**THE PROBLEM:** Everything from the line containing "Текст о важности профилактики вылетов и" through the line containing "Foren-Übersicht" should be repeated exactly, and nothing else from the data.

**PROVIDED DATA:**
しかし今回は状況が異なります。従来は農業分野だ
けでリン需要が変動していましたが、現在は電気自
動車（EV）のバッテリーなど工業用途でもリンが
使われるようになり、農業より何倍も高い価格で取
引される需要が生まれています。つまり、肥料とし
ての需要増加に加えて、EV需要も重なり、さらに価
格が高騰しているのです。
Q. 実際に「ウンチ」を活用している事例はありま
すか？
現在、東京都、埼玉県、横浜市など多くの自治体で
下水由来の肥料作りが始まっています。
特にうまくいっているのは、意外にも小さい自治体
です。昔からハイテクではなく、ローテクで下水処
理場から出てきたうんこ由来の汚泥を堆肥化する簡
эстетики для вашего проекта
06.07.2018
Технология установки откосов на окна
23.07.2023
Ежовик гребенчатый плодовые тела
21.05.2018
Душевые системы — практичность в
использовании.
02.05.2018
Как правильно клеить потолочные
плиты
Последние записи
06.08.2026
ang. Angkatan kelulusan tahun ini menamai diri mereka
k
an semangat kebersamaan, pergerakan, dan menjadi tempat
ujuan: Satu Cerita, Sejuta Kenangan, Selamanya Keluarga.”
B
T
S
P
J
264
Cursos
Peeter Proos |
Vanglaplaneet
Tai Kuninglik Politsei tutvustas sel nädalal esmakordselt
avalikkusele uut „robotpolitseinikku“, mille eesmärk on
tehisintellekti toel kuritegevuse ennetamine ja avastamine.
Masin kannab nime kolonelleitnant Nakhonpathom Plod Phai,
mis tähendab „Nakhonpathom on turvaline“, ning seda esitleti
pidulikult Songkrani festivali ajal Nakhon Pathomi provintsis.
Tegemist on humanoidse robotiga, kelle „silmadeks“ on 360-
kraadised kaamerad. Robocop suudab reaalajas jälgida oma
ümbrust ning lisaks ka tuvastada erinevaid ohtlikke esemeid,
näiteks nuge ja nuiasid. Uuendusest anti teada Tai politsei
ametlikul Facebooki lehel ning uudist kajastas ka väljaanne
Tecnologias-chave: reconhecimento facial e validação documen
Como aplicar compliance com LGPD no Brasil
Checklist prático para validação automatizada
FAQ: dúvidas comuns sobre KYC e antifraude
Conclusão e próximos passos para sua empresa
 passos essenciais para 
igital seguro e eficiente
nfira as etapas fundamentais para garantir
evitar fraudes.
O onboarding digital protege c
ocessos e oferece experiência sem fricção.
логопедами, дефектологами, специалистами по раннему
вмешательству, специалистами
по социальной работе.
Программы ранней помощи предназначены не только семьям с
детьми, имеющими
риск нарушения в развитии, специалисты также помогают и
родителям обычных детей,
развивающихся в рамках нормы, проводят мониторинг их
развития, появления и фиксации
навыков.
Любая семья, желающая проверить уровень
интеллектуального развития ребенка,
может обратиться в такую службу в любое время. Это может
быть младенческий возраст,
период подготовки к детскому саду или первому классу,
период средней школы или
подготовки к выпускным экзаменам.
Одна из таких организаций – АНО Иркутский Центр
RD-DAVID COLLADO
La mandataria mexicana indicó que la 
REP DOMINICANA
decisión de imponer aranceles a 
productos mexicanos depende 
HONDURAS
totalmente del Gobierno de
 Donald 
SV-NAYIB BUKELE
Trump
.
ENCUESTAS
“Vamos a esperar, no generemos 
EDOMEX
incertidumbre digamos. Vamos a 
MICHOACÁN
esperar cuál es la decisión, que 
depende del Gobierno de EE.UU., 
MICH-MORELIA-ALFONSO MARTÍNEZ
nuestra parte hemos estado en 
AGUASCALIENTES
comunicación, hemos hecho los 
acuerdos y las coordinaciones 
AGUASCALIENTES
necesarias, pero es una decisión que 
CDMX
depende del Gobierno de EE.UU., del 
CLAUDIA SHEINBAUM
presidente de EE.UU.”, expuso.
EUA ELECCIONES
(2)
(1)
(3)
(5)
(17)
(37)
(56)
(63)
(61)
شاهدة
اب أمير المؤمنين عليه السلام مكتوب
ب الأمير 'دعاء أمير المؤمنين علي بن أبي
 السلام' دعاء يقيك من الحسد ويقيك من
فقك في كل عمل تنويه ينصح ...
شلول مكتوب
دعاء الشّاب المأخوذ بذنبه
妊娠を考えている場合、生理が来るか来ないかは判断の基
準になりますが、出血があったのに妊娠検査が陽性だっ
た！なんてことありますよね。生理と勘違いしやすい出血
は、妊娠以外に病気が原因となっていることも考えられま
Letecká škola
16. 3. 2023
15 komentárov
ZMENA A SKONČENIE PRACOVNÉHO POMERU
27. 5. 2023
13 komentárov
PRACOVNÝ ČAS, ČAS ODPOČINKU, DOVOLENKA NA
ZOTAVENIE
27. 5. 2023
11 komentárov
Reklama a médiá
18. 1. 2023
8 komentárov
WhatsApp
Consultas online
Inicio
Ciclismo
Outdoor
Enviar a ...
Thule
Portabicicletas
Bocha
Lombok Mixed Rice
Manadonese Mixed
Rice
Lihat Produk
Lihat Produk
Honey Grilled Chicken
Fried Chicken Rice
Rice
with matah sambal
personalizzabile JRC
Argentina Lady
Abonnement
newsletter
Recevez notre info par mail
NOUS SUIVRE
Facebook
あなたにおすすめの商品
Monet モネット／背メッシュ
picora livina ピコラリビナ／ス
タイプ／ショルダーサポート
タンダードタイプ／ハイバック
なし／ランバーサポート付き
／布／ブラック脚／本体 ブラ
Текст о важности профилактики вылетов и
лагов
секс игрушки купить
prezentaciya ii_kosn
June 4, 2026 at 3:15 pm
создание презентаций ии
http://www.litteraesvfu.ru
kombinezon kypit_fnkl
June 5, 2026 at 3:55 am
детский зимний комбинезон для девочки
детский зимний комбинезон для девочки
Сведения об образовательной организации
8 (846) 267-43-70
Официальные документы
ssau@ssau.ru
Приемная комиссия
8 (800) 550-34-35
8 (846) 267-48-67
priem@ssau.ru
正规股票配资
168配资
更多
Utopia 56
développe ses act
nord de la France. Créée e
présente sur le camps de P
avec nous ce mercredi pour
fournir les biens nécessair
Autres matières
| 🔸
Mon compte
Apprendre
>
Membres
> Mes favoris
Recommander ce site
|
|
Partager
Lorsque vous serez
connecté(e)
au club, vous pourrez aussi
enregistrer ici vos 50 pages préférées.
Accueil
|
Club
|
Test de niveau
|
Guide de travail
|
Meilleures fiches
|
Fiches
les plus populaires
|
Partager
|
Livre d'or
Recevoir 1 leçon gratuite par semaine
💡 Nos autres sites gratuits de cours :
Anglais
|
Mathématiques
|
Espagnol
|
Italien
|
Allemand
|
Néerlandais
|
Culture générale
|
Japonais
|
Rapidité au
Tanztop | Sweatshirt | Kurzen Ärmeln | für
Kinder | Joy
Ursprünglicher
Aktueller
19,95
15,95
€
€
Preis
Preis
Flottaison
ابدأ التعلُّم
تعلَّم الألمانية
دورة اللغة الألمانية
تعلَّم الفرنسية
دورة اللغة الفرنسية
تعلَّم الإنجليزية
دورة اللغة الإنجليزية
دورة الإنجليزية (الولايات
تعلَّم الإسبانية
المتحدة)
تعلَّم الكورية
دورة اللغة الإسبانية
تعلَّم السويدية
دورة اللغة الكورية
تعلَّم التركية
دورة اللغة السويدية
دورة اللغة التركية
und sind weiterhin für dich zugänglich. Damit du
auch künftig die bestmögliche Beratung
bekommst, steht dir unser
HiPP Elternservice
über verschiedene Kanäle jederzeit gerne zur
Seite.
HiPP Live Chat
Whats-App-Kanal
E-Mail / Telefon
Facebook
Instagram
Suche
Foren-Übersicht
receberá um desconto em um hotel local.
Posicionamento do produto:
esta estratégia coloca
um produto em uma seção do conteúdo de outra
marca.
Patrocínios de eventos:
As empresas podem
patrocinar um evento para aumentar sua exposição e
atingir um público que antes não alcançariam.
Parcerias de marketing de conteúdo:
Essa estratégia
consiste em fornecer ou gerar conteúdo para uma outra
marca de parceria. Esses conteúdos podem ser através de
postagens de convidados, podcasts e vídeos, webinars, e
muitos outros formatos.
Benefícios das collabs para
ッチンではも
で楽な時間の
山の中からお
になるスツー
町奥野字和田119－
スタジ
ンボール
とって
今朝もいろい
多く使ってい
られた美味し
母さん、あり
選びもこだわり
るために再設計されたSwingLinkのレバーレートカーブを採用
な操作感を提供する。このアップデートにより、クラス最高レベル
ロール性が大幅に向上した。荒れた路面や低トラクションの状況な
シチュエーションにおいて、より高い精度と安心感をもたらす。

**TASK RESPONSE:**
Текст о важности профилактики вылетов и
лагов
секс игрушки купить
prezentaciya ii_kosn
June 4, 2026 at 3:15 pm
создание презентаций ии
http://www.litteraesvfu.ru
kombinezon kypit_fnkl
June 5, 2026 at 3:55 am
детский зимний комбинезон для девочки
детский зимний комбинезон для девочки
Сведения об образовательной организации
8 (846) 267-43-70
Официальные документы
ssau@ssau.ru
Приемная комиссия
8 (800) 550-34-35
8 (846) 267-48-67
priem@ssau.ru
正规股票配资
168配资
更多
Utopia 56
développe ses act
nord de la France. Créée e
présente sur le camps de P
avec nous ce mercredi pour
fournir les biens nécessair
Autres matières
| 🔸
Mon compte
Apprendre
>
Membres
> Mes favoris
Recommander ce site
|
|
Partager
Lorsque vous serez
connecté(e)
au club, vous pourrez aussi
enregistrer ici vos 50 pages préférées.
Accueil
|
Club
|
Test de niveau
|
Guide de travail
|
Meilleures fiches
|
Fiches
les plus populaires
|
Partager
|
Livre d'or
Recevoir 1 leçon gratuite par semaine
💡 Nos autres sites gratuits de cours :
Anglais
|
Mathématiques
|
Espagnol
|
Italien
|
Allemand
|
Néerlandais
|
Culture générale
|
Japonais
|
Rapidité au
Tanztop | Sweatshirt | Kurzen Ärmeln | für
Kinder | Joy
Ursprünglicher
Aktueller
19,95
15,95
€
€
Preis
Preis
Flottaison
ابدأ التعلُّم
تعلَّم الألمانية
دورة اللغة الألمانية
تعلَّم الفرنسية
دورة اللغة الفرنسية
تعلَّم الإنجليزية
دورة اللغة الإنجليزية
دورة الإنجليزية (الولايات
تعلَّم الإسبانية
المتحدة)
تعلَّم الكورية
دورة اللغة الإسبانية
تعلَّم السويدية
دورة اللغة الكورية
تعلَّم التركية
دورة اللغة السويدية
دورة اللغة التركية
und sind weiterhin für dich zugänglich. Damit du
auch künftig die bestmögliche Beratung
bekommst, steht dir unser
HiPP Elternservice
über verschiedene Kanäle jederzeit gerne zur
Seite.
HiPP Live Chat
Whats-App-Kanal
E-Mail / Telefon
Facebook
Instagram
Suche
Foren-Übersicht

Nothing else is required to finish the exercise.